I have a customer that wants pricing on hauling away snow should the need arise, We do not have the equipment to haul or space dump snow. I am looking for somebody I can sub this out to if they request it. The properties are on the NW suburbs of Chicago (Elmhurst, Park Ridge. Lagrange). Any suggestions?? I will also consider snow melting if they have the equipment.


----------



## 1olddogtwo (Aug 6, 2007)

d&r;2043213 said:


> I have a customer that wants pricing on hauling away snow should the need arise, We do not have the equipment to haul or space dump snow. I am looking for somebody I can sub this out to if they request it. The properties are on the NW suburbs of Chicago (Elmhurst, Park Ridge. Lagrange). Any suggestions?? I will also consider snow melting if they have the equipment.


Melting cost big bucks. Figure 1000.00 per hour.


----------



## SnoFarmer (Oct 15, 2004)

1olddogtwo;2043223 said:


> Melting cost big bucks. Figure 1000.00 per hour.


^ price gouger.

"This video mentions that Snow Dragons cost about $300 per hour to operate"

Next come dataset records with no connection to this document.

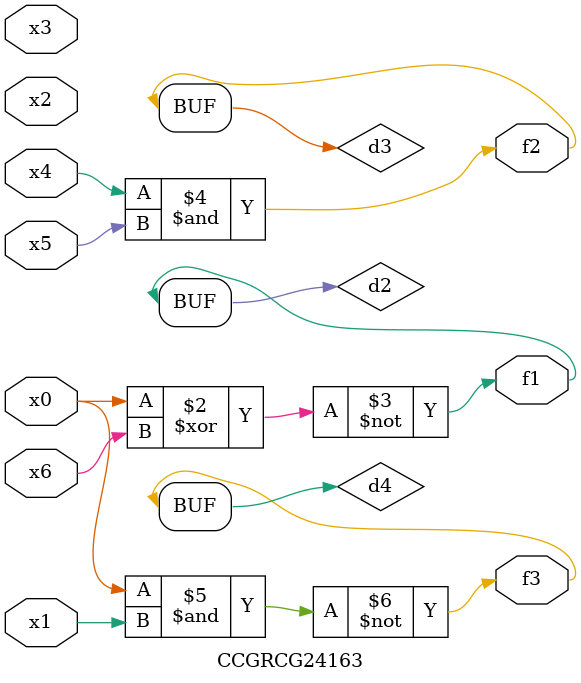
<source format=v>
module CCGRCG24163(
	input x0, x1, x2, x3, x4, x5, x6,
	output f1, f2, f3
);

	wire d1, d2, d3, d4;

	nor (d1, x0);
	xnor (d2, x0, x6);
	and (d3, x4, x5);
	nand (d4, x0, x1);
	assign f1 = d2;
	assign f2 = d3;
	assign f3 = d4;
endmodule

</source>
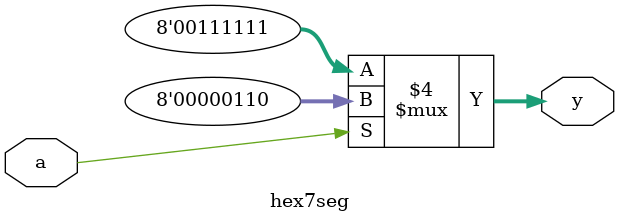
<source format=sv>
module hex7seg(input logic a,
	       output logic [7:0] y);

   always_comb
	  if (a == 1'd0)
	    y = 8'b0011_1111;
	  else
		 y = 8'b0000_0110;
endmodule

</source>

http://blogs.howstuffworks.com/brai...sting-huge-amounts-of-snow-in-urban-areas.htm
ok that was a lowballer....

"OJ Rinehart, Interstate's president, said the machine costs about $800 an hour to operate. But that's about half the cost of paying $80 an hour for each of many dump trucks that would be needed to haul the stuff away.

"It would take about 20 dump trucks making two trips per hour to keep up with this," Rinehart said.

"So you're talking $1,600 per hour, not including disposal costs." 
http://www.twincities.com/ci_22891158/machine-melts-minnesota-snow-and-its-removal-costs

but then consider where they are, and some price gouging im sure...
after all "MN nice" rules...


----------



## d&r (Dec 29, 2010)

Maybe I should look into a Snowdragon for next season. Any suggestions on some that will haul snow out, not looking for a bid, looking for some ones flat rate pricing and to be able to charge my customer accordingly Like I mentioned I am not set up to haul snow. Contact me at [email protected]


----------



## Joe7270 (Sep 20, 2012)

D&R, we are located in the O'Hare area. We have capabilities servicing the locations you mentioned. We have a fleet of semis and a snow melting machine available. Also have 3 local sites to dump snow.
If you would like to talk give me a call 847-965-1160


----------



## d&r (Dec 29, 2010)

Joe7270;2047513 said:


> D&R, we are located in the O'Hare area. We have capabilities servicing the locations you mentioned. We have a fleet of semis and a snow melting machine available. Also have 3 local sites to dump snow.
> If you would like to talk give me a call 847-965-1160


Thanks Joe!! I will give you a call.


----------